Marinakis fait l’objet de poursuites judiciaires sur des soupçons de matchs truqués, d’intimidation des arbitres et de « constitution d’organisation criminelle ayant pour but la mainmise absolue sur le foot grec, professionnel et amateur » . Ce qu’on appelle un beau chef d’accusation. Pour le moment, cette affaire est toujours en instruction. Jusqu’ici, dans toutes les autres affaires « annexes » , Marinakis a toujours été relaxé. Bien entendu, les rumeurs vont bon train, et on lui prête aussi des relations politiques douteuses. Par exemple, une organisation anarchiste l’a publiquement dénoncé en tant qu’argentier du parti néo-nazi Aube Dorée. Lors des dernières élections législatives, certains l’ont vu casser la tradition familiale de soutien indéfectible du parti de la Nouvelle Démocratie (centre droit), au profit de Syriza, le parti de la Gauche radicale qui a finalement gagné les élections. Et cette alliance contre-nature semble s’être scellée peu avant, durant les élections municipales de mai 2014, quand M. Marinakis assure que, s’il n’y avait pas eu sa propre liste municipale, il aurait voté pour celle du candidat de Syriza.

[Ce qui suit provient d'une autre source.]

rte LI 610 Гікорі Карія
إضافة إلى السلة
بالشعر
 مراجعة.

Alafouzos fait état d’une condamnation, en 2001, pour des dettes envers l’État grec ainsi que d’une interdiction de séjour en Roumanie suite à une condamnation pour usurpation de patrimoine national (acquisition frauduleuse de 13 bateaux commerciaux de la flotte publique roumaine). Casseroles qui s’ajoutent donc à l’ardoise d’un milliard de drachmes.

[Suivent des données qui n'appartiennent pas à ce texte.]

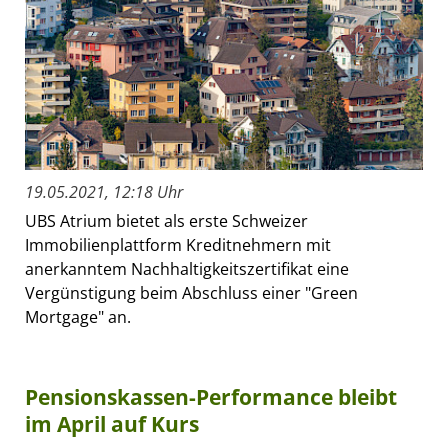
19.05.2021, 12:18 Uhr
UBS Atrium bietet als erste Schweizer
Immobilienplattform Kreditnehmern mit
anerkanntem Nachhaltigkeitszertifikat eine
Vergünstigung beim Abschluss einer "Green
Mortgage" an.
Pensionskassen-Performance bleibt
im April auf Kurs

Les résultats sportifs du mandat

M. Marinakis maintient l’Olympiakos sur le devant de la scène : champion de Grèce sans discontinuer depuis la saison 2010/11, dont deux doublés en 2012 et 2013. Mais sa « distinction » personnelle semble être l’Europe et pour y arriver, il n’hésite pas à recruter sur tous les coins du globe, tout comme à changer entraîneurs et joueurs au gré des résultats. Pour le moment, la trajectoire internationale de l’équipe est en dessous de ses espérances, mais il y a une telle différence de budget et de potentiel sportif entre l’Olympiakos et le reste des équipes du championnat grec que cela laisse une marge confortable au capitaine Marinakis.

Le Pana d’Alafouzos est aujourd’hui classé 2e du championnat grec et pourrait revenir à trois points en cas de victoire contre l’ennemi du Pirée. Qui plus est, le Pana a un calendrier de rencontres plus facile que son rival, et l’Olympiakos vient de connaître une défaite cuisante (2-0) contre Dnipro, pour le compte des matchs aller des seizièmes de finale de la Ligue Europa. Donc, forcément la situation fait rêver les fans du Pana. Son président aussi.